• **Text shown**

§

He pointed to a case in 2007 when a New Jersey Methodist-owned camp facility refused to allow a gay couple to use one of their buildings for a civil union ceremony. The result of a court battle was the church losing its tax-exempt status for the beachfront property.

"This bill will put para-church organizations and people of faith who own secular, for-profit businesses in jeopardy of liability if they hire or fire based on their religious beliefs or moral convictions about homosexual behavior," said Ashley Horne, federal policy analyst for Focus on the Family Action on Friday. "This is yet another attack on religious liberty in a long string and must be stopped."

From a legal standpoint, that would indeed be troubling, if it were true that churches would be forced to hire people in their religious places of worship against their religious beliefs. While I want to end rampant discrimination against LGBT people, I also believe in religious freedom. That means people must be allowed to believe doctrines whether I like them or not, and to worship and to teach and to hire ministers as they see fit.

However, Mr. Deo's representations as to the facts of the case are far from complete, and involve a very different situation from that of ENDA. The Methodist-owned "camp" was not a haven for religious young campers, but the "Ocean Grove Camp Meeting Association," which is neither a camp nor a church. Rather, it is an organization run by Methodists that owns all of the land in Ocean Grove, New Jersey, most of which is used for homes, stores, restaurants, hotels, and beach boardwalks. The Association made the beach, the boardwalk, and the boardwalk pavilion into public access property. Many weddings were held in the pavilion. When a gay couple wished to have a commitment ceremony in the wedding hall, the Association refused to accommodate them.

§

• **Recorded information**
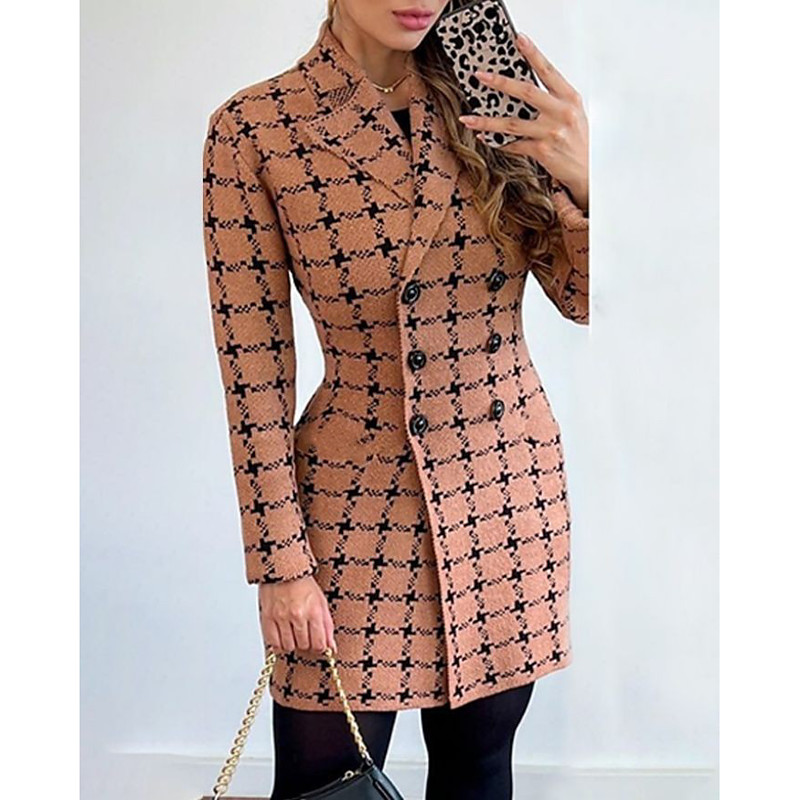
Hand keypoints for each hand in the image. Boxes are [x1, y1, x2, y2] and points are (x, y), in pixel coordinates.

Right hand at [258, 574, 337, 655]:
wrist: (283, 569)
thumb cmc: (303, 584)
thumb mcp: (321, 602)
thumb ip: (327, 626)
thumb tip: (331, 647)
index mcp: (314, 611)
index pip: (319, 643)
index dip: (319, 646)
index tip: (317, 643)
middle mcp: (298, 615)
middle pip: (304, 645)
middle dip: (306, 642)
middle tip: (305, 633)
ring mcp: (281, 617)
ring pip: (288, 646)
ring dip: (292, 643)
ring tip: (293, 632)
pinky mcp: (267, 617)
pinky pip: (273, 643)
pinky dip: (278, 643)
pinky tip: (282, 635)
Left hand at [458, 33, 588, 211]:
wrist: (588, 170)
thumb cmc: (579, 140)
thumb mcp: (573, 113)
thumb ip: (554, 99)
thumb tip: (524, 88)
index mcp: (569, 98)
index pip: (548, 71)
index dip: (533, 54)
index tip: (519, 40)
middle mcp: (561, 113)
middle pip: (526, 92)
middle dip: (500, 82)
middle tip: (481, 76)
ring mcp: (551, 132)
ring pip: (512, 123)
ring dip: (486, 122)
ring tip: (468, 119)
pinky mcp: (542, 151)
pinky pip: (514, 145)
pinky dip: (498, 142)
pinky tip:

§

• **Task list**
**A)** Answer these questions using the ENDA commentary:
(i) In what year did the case involving the Methodist-owned camp facility take place?
(ii) What position did Ashley Horne hold?
(iii) What is the full name of the organization that refused the gay couple?
**B)** Set down the part of the ENDA commentary from "He pointed to" up to and including "the beachfront property.".
**C)** Write the next part of the ENDA commentary, beginning after its final sentence.

• **Task-by-task outputs**
**A)**
(i) 2007
(ii) Federal policy analyst for Focus on the Family Action
(iii) The Ocean Grove Camp Meeting Association

**B)**
He pointed to a case in 2007 when a New Jersey Methodist-owned camp facility refused to allow a gay couple to use one of their buildings for a civil union ceremony. The result of a court battle was the church losing its tax-exempt status for the beachfront property.

**C)**
This is very different from the employment situations contemplated by ENDA. Unlike the public accommodations section of the New Jersey Law Against Discrimination, which has no exemption for religious organizations, ENDA has specific provisions detailing exemptions for churches and religious educational institutions.

It should also be noted that, although the Association initially lost its tax exemption, the State of New Jersey reinstated the Association's exemption from property tax for the beach and the rest of the boardwalk, but stated that it could not continue to exempt the pavilion as it was not truly open to the public.

Box Turtle Bulletin has the full story.

ENDA Does Not Apply To Religions Organizations Exempt Under Title VII

ENDA specifically notes that it does not apply to a religious organization exempt under the religious discrimination provisions of Title VII, the current federal employment non-discrimination law. Such organizations are allowed to discriminate on the basis of religion, and ENDA would not affect them. A religious organization, such as a church, and a religious educational institution, such as a school or camp, is permitted to discriminate on the basis of religion for any employee.

What constitutes a religious educational institution that is exempt from religious discrimination under ENDA? According to the statute, it is exempt if it is owned, supported, controlled, or managed by a particular religion or religious organization, in whole or in part. That's quite broad, because it means that, so long as the religious organization plays a part in the institution, it is exempt. Additionally, even if a religious organization plays no part in the institution, the institution will nonetheless be exempt if its curriculum is directed toward the propagation of a particular religion. That is very broad protection for religious schools, camps and other educational institutions.

Congressman Bill Young Says No Fair Trying To Sneakily Exempt Religious Schools And Being All Reasonable And Stuff

Strangely enough, Representative Bill Young argues that this generous exemption clause is dangerous, because it means that the government will start investigating religious educational institutions.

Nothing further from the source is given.